### Exercise description
Track down every line below that holds "byte" and copy it.

=== Given records ===

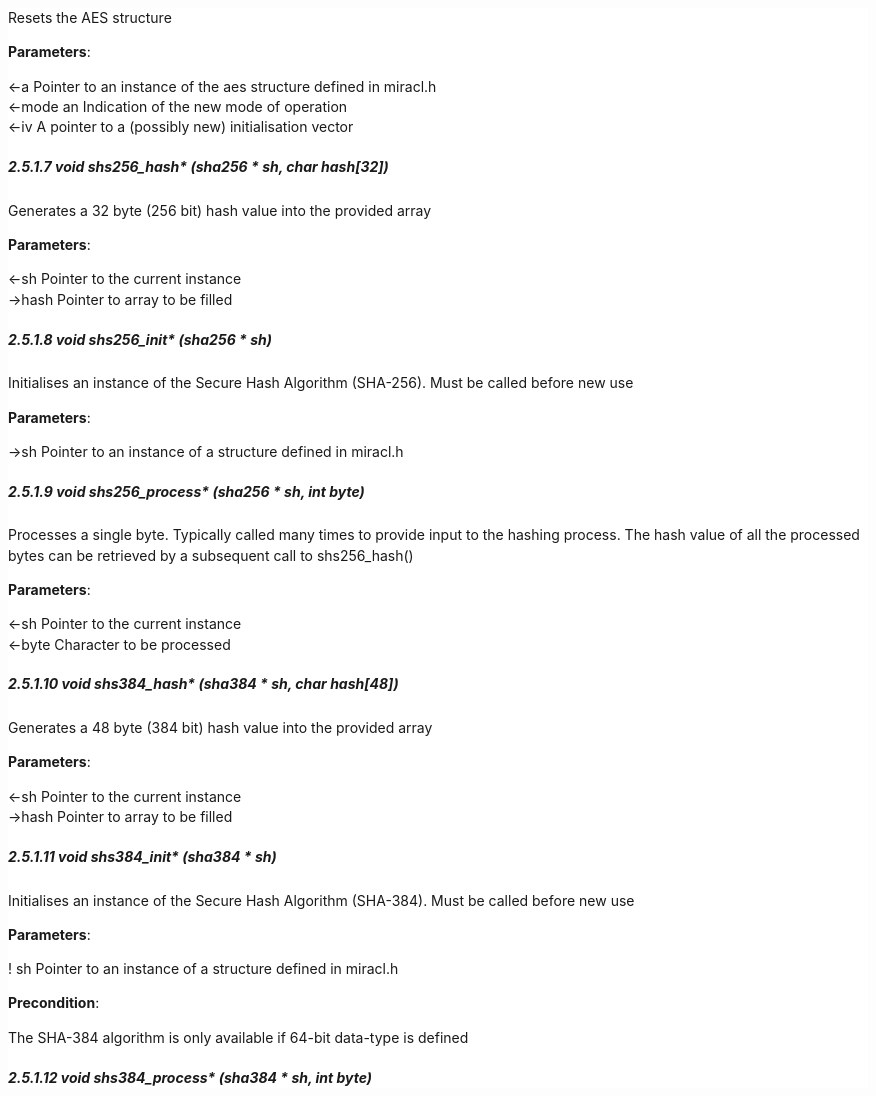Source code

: Resets the AES structure

**Parameters**:

←a Pointer to an instance of the aes structure defined in miracl.h  
←mode an Indication of the new mode of operation  
←iv A pointer to a (possibly new) initialisation vector

#####   2.5.1.7 void shs256\_hash\* (sha256 \* sh, char hash[32])

Generates a 32 byte (256 bit) hash value into the provided array

**Parameters**:

←sh Pointer to the current instance  
→hash Pointer to array to be filled

#####   2.5.1.8 void shs256\_init\* (sha256 \* sh)

Initialises an instance of the Secure Hash Algorithm (SHA-256). Must be called before new use

**Parameters**:

→sh Pointer to an instance of a structure defined in miracl.h

#####   2.5.1.9 void shs256\_process\* (sha256 \* sh, int byte)

Processes a single byte. Typically called many times to provide input to the hashing process. The hash value of all the processed bytes can be retrieved by a subsequent call to shs256_hash()

**Parameters**:

←sh Pointer to the current instance  
←byte Character to be processed

#####   2.5.1.10 void shs384_hash* (sha384 * sh, char hash[48])

Generates a 48 byte (384 bit) hash value into the provided array

**Parameters**:

←sh Pointer to the current instance  
→hash Pointer to array to be filled

#####   2.5.1.11 void shs384\_init\* (sha384 \* sh)

Initialises an instance of the Secure Hash Algorithm (SHA-384). Must be called before new use

**Parameters**:

! sh Pointer to an instance of a structure defined in miracl.h

**Precondition**:

The SHA-384 algorithm is only available if 64-bit data-type is defined

#####   2.5.1.12 void shs384\_process\* (sha384 \* sh, int byte)
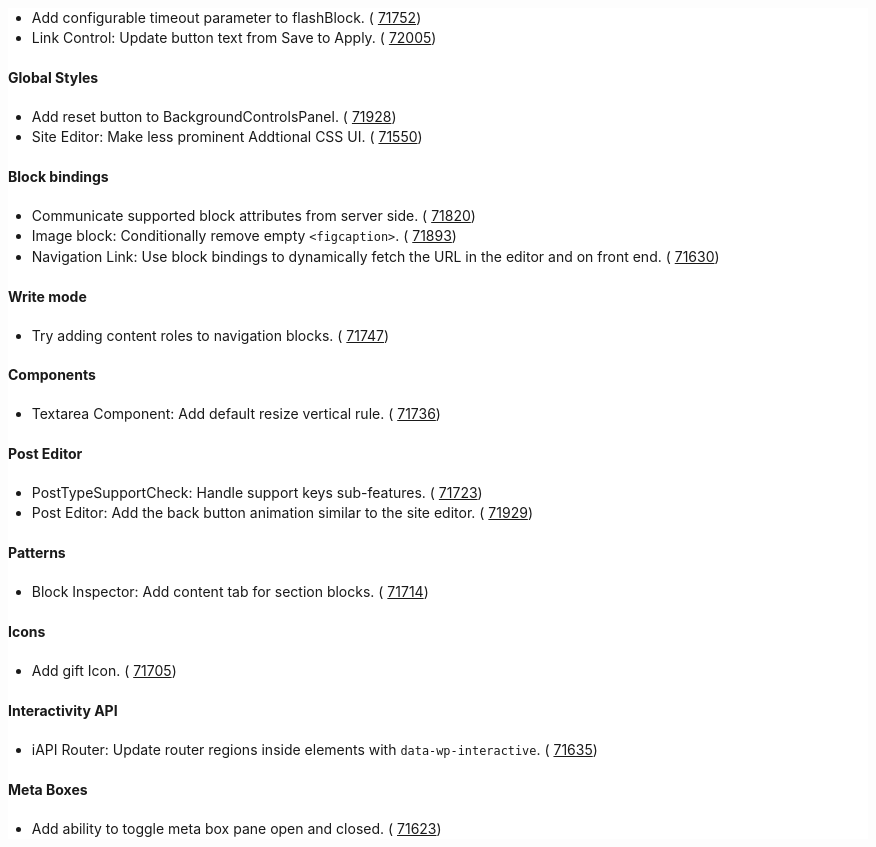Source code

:- Add configurable timeout parameter to flashBlock. ( [71752](https://github.com/WordPress/gutenberg/pull/71752))
- Link Control: Update button text from Save to Apply. ( [72005](https://github.com/WordPress/gutenberg/pull/72005))

#### Global Styles

- Add reset button to BackgroundControlsPanel. ( [71928](https://github.com/WordPress/gutenberg/pull/71928))
- Site Editor: Make less prominent Addtional CSS UI. ( [71550](https://github.com/WordPress/gutenberg/pull/71550))

#### Block bindings

- Communicate supported block attributes from server side. ( [71820](https://github.com/WordPress/gutenberg/pull/71820))
- Image block: Conditionally remove empty `<figcaption>`. ( [71893](https://github.com/WordPress/gutenberg/pull/71893))
- Navigation Link: Use block bindings to dynamically fetch the URL in the editor and on front end. ( [71630](https://github.com/WordPress/gutenberg/pull/71630))

#### Write mode

- Try adding content roles to navigation blocks. ( [71747](https://github.com/WordPress/gutenberg/pull/71747))

#### Components

- Textarea Component: Add default resize vertical rule. ( [71736](https://github.com/WordPress/gutenberg/pull/71736))

#### Post Editor

- PostTypeSupportCheck: Handle support keys sub-features. ( [71723](https://github.com/WordPress/gutenberg/pull/71723))
- Post Editor: Add the back button animation similar to the site editor. ( [71929](https://github.com/WordPress/gutenberg/pull/71929))

#### Patterns

- Block Inspector: Add content tab for section blocks. ( [71714](https://github.com/WordPress/gutenberg/pull/71714))

#### Icons

- Add gift Icon. ( [71705](https://github.com/WordPress/gutenberg/pull/71705))

#### Interactivity API

- iAPI Router: Update router regions inside elements with `data-wp-interactive`. ( [71635](https://github.com/WordPress/gutenberg/pull/71635))

#### Meta Boxes

- Add ability to toggle meta box pane open and closed. ( [71623](https://github.com/WordPress/gutenberg/pull/71623))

===

### Answer to this problem
Generates a 32 byte (256 bit) hash value into the provided array
#####   2.5.1.9 void shs256\_process\* (sha256 \* sh, int byte)
Processes a single byte. Typically called many times to provide input to the hashing process. The hash value of all the processed bytes can be retrieved by a subsequent call to shs256_hash()
←byte Character to be processed
Generates a 48 byte (384 bit) hash value into the provided array
#####   2.5.1.12 void shs384\_process\* (sha384 \* sh, int byte)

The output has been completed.